Previously, Kathleen M. Mulder, Ph.D., professor, biochemistry and molecular biology, along with members of her laboratory, learned that km23-1 — a protein — is defective in nearly half of all ovarian cancer patients. In the current study, researchers induced over-expression of km23-1 in human ovarian cancer cells placed in mice, causing the cells to produce large amounts of the normal protein.
km23-1 is a subunit of dynein, a motor protein that transports cargo along paths in the cell called microtubules. The dynein motor has many jobs in the cell, including major roles in cell division.
“Although microtubule-binding agents, such as the drug paclitaxel, are being used in the treatment of ovarian cancer, drug resistance has significantly limited their efficacy,” Mulder said. “It is critical to develop novel, targeted therapeutics for ovarian cancer. Motor protein regulatory agents may offer promise for providing improved efficacies with reduced side effects in the treatment of ovarian cancer and other human malignancies.”

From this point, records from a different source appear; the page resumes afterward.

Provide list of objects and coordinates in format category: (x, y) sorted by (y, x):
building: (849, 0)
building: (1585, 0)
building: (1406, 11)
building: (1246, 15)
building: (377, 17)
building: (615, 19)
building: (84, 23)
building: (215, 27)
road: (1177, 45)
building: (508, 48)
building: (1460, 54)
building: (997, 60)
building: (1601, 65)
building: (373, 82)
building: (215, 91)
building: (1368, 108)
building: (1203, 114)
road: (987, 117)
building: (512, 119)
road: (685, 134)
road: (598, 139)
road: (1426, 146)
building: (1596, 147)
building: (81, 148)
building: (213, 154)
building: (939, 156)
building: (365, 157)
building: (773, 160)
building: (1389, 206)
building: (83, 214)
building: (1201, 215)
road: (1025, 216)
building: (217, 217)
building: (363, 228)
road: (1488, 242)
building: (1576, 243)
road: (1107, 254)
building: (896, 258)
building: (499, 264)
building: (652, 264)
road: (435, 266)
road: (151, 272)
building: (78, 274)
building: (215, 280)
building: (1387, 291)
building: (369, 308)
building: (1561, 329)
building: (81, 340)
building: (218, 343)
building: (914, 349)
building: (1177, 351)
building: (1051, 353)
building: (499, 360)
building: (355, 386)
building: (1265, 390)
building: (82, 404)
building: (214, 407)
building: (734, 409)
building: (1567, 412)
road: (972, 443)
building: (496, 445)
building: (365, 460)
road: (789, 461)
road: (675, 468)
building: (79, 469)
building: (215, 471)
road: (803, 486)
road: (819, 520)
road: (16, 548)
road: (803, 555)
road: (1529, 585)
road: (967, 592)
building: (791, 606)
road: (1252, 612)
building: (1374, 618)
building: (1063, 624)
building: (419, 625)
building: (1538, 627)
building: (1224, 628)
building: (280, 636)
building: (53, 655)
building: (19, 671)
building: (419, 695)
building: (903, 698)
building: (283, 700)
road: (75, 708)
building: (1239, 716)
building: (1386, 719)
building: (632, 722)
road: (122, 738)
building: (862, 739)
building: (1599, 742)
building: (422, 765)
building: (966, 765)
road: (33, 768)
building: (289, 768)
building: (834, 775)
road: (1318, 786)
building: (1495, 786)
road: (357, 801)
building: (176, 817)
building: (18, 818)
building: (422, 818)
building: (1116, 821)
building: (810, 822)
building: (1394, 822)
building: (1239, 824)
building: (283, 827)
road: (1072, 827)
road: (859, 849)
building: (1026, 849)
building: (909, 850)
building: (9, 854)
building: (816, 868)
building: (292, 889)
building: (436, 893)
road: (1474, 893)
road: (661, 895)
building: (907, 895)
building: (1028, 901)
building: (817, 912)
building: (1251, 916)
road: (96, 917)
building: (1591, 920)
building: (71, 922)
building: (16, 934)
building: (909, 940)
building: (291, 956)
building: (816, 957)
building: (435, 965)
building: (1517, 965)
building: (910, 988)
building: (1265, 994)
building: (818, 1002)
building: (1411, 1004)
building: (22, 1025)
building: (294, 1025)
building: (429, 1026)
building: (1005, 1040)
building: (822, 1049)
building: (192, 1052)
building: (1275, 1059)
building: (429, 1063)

Nageswara Pulipati, Ph.D., postdoctoral fellow in Mulder’s lab, said, “We used a method to cause the tumors to express high levels of normal km23-1, but only in the experimental group of mice. Compared to the control group, the tumors were much smaller when km23-1 was over-expressed.”
Findings were reported online (http://onlinelibrary.wiley.com/doi/10.1002/ijc.25954/abstract) and will appear in an upcoming edition of The International Journal of Cancer.
“The dynein motor protein is needed to transport checkpoint proteins along the microtubules during mitosis. However, when km23-1 levels are high, at least one checkpoint protein, BubR1, is not transferred properly,” said Qunyan Jin, M.D., research associate in Mulder’s lab.
During the cell division process, several checkpoints exist where specific proteins put a hold on cell division until proper completion of a specific step can be verified. When km23-1 is over-expressed, a checkpoint is stalled during mitosis — the stage in the cell division process that normally facilitates equal splitting of the chromosomes into two identical groups before the mother cell splits into two daughter cells.
“Normally, if everything is correct at this checkpoint, the cell then goes on to divide,” Mulder said. “However, with the over-expression of km23-1, the checkpoint stays on and cell division does not proceed normally, which leads to a slow cell death.”
Mulder and her lab team will now look at how the over-expression of km23-1 may be mimicked to target km23-1, using nanotechnology to deliver a drug to the cancer cells, and how this approach may possibly be used in humans.
This National Institutes of Health and the Department of Defense supported this work.
Also contributing to this research were Xin Liu, Ph.D., Yan Zhao, Ph.D., Baodong Sun, M.D., Manoj K. Pandey, Ph.D., Jonathan P. Huber, Ph.D. and Wei Ding, Ph.D.